WORK TO BE COMPLETED - Read through the data and report every line in which the word "Published" occurs.

(Extracted page text data)
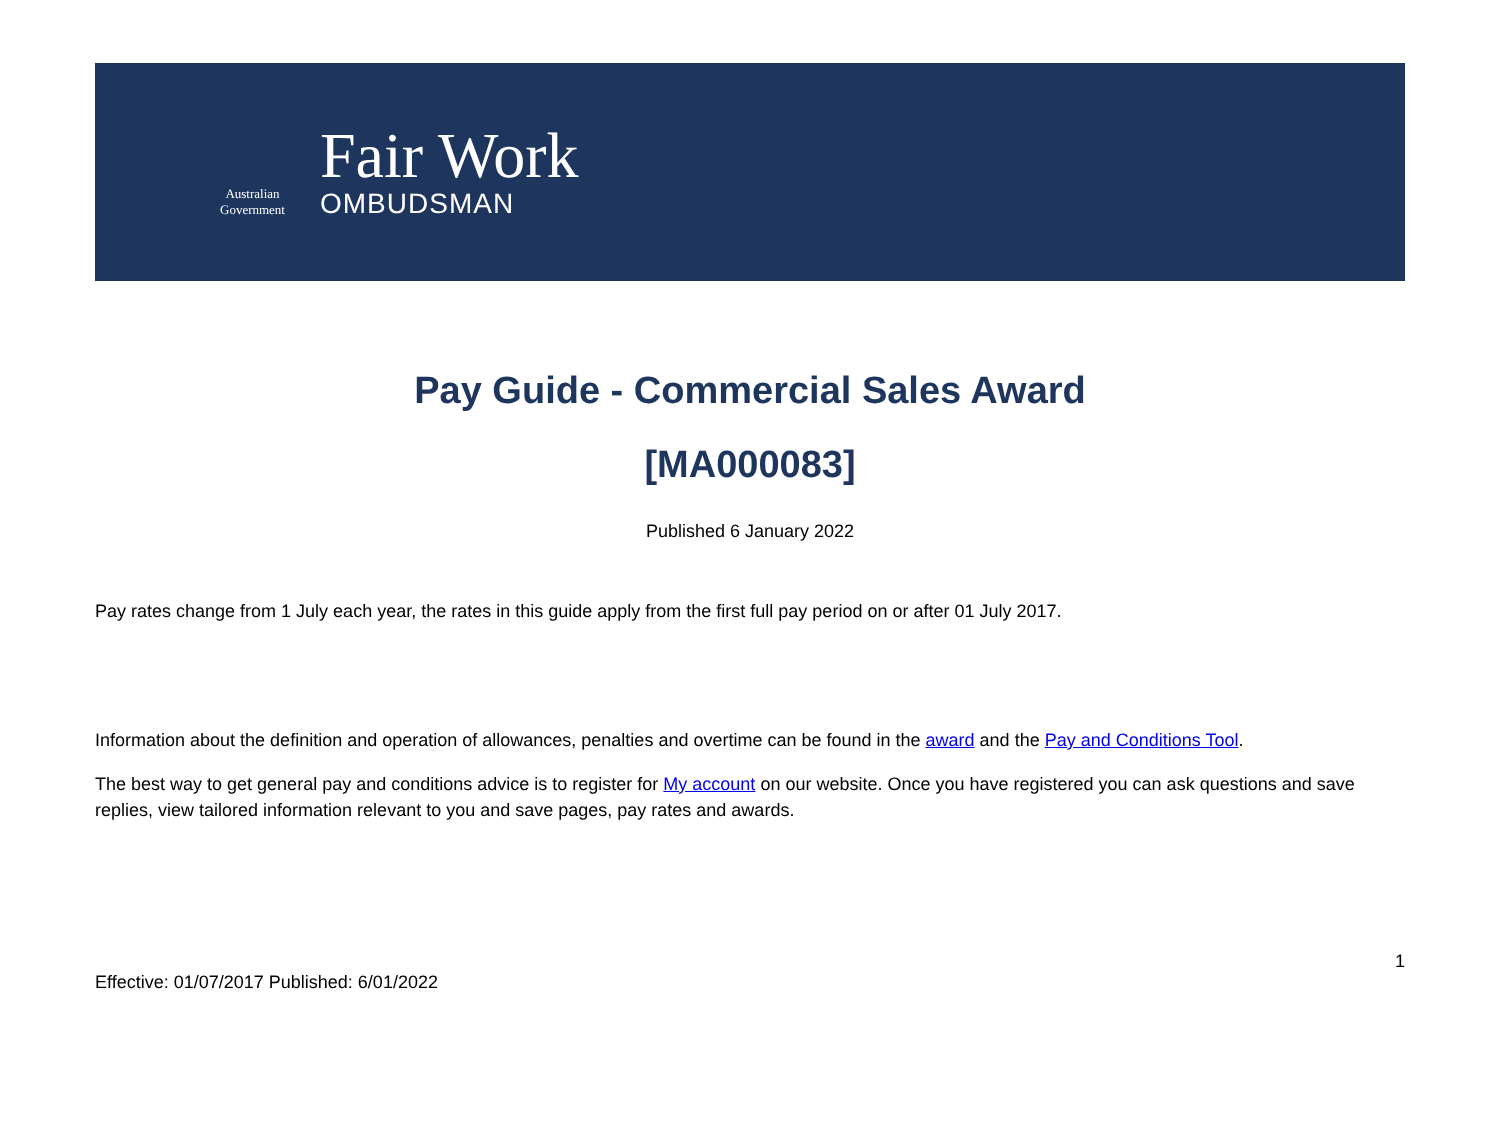Australian Government
Fair Work
OMBUDSMAN
Pay Guide - Commercial Sales Award
[MA000083]
Published 6 January 2022
Pay rates change from 1 July each year, the rates in this guide apply from the first full pay period on or after 01 July 2017.
Information about the definition and operation of allowances, penalties and overtime can be found in the award and the Pay and Conditions Tool.
The best way to get general pay and conditions advice is to register for My account on our website. Once you have registered you can ask questions and save replies, view tailored information relevant to you and save pages, pay rates and awards.
1
Effective: 01/07/2017 Published: 6/01/2022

RESPONSE FOR THIS EXERCISE -
Published 6 January 2022
Effective: 01/07/2017 Published: 6/01/2022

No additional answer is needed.